6) An in-person level of civility. It is easier to be mean online than offline. It is therefore necessary to put together a high-trust society that comes from alignment toward a collective purpose and a sense of national consciousness.

 

7) An integrated cryptocurrency. This is the digital backbone of the network state because it manages the internal digital assets, the smart contracts, the web3 citizen logins, the birth and marriage certificates, the property registries, the public national statistics, and essentially every other bureaucratic process that a nation-state manages via pieces of paper. Because it is protected by encryption, it can coordinate all the functions of a state across the borders of legacy nation-states.

 

8) An archipelago of crowdfunded territories. This is the physical footprint of the network state. Rather than buying territory in a single location, you build the community in the cloud and then crowdfund physical real estate on earth. That includes office space, homes, and shops. You network these clusters together using the Internet into a network archipelago.
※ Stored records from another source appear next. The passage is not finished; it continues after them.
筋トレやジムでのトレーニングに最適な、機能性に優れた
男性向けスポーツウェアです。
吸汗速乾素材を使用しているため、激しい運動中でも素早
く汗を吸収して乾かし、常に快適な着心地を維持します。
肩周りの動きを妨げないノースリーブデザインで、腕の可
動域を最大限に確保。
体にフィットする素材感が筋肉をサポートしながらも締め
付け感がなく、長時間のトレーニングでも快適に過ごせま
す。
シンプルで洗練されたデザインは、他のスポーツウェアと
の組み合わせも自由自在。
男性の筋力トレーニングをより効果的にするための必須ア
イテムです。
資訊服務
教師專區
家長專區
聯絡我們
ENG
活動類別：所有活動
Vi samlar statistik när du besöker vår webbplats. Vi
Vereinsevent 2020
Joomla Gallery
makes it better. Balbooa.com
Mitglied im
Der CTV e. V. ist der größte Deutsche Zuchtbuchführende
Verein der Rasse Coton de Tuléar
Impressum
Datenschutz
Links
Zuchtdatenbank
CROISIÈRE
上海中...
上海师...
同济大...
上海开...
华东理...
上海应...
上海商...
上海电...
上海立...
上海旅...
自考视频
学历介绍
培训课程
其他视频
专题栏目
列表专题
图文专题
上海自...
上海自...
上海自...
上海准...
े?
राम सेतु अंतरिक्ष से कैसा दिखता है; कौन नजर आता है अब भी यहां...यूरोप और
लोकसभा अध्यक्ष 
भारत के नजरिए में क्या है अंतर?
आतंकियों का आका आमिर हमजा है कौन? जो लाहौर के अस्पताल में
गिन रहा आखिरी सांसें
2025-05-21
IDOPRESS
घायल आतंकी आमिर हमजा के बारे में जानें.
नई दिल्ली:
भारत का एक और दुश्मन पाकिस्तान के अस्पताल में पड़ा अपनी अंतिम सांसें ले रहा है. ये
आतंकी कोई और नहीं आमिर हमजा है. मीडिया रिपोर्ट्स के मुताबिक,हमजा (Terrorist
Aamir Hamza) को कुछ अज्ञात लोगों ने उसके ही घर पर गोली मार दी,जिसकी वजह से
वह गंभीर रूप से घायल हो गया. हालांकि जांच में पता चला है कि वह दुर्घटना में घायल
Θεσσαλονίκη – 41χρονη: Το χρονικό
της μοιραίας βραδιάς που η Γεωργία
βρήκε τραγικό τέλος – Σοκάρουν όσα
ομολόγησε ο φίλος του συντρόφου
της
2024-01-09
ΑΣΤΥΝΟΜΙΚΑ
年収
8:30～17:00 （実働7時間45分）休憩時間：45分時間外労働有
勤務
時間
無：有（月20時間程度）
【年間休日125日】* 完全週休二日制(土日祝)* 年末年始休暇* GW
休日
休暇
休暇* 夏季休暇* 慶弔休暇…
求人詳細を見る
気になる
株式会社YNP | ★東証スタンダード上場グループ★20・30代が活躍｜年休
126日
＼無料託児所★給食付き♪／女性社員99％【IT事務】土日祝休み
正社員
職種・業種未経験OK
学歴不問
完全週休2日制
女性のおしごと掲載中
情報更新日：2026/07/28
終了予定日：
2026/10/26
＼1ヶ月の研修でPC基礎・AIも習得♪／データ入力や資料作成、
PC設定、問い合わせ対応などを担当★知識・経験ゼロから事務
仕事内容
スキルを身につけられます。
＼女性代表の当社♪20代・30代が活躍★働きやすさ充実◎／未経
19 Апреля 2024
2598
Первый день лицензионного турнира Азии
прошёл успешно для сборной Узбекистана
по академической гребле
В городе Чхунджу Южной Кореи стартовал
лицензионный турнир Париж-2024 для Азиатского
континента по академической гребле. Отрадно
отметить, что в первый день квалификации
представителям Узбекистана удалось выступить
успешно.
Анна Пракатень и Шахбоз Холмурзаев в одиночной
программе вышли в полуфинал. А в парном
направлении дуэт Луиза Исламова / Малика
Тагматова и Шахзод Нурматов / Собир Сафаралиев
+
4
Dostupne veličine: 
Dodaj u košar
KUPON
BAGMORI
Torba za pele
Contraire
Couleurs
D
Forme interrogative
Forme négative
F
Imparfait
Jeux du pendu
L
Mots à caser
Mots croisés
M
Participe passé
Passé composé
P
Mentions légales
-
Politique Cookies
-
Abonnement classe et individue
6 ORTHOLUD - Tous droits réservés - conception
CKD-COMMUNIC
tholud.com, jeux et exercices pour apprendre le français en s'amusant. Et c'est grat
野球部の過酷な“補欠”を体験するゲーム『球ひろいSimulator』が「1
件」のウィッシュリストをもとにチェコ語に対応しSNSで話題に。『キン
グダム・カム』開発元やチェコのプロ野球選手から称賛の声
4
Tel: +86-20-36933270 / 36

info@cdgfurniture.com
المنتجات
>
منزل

For example, you can make the flag of the state to anyone with the right augmented reality glasses and the right NFT.

 

9) A consensual government limited by a social smart contract. The laws don't come first - they only come after the formation of an organic people because they encode the specific understanding of the people. This moral consensus could be established by a simple 51 percent majority or by an absolute 100 percent. What makes the government legitimate is not the process but the substance. Given the consent of the governed, any form of government is internally legitimate- the bigger question is whether it will be considered legitimate by those outside the network. Consent is given through the signing of a social smart contract that gives the systems administrator limited privileges over the user's digital life in return for admission to the start-up society.

 

10) Virtual capital. This assembly point could be as simple as a Discord channel, but eventually will be a sub-network of the open metaverse through virtual and augmented reality.

 

11) An online census that proves a large enough population, income, and real estate footprint. This census can be conducted in real-time and not every 10 years as is the case in the US. But how do you make the outside world trust the veracity of this census? How do you prove that the start-up society really has 10,000 residents and one billion dollars in annual income and 10 million square meters in real estate? All of these elements can be established via on-chain data.

 

12) Attain a measure of diplomatic recognition. This is the big one to get right. Diplomatic recognition by a pre-existing government is what distinguishes a network state from a start-up society in the same way that a listing on a stock exchange like the NYSE distinguishes a public company from a private company.

 

So, what technological developments enable network States? Naturally the Internet enables all of this because you can think of the Internet as a cloud continent. Someone who spends say 8 hours a day online is doing the equivalent of flying up to this cloud from their earthly location for business or pleasure and then flying back down. While there they see new people and see new things. This is not dissimilar to what the settlers did when they came to the Americas from 1492 to 1890 but there are two important differences. Firstly the cloud has no preexisting people like the Incas, Mayas or Aztecs. Second, unlike the finite landmass of America, no such limitations exist in the cloud. The Internet is to the USA as the Americas were to the UK - a wide-open territory that ultimately gave birth to new states and ways of thinking. Secondly, Bitcoin is the next most important prerequisite for the network state. As a government of governments, it guarantees the sovereignty of both the individual citizen and the network state. Neither can have their funds stolen by the other, or by a hostile third party. Thirdly, web3 enables new chains, decentralized identities, and censorship-resistant communities. Fourthly mobile makes us more mobile. Fifthly VR builds a capital in the cloud and AR mirrors it on land.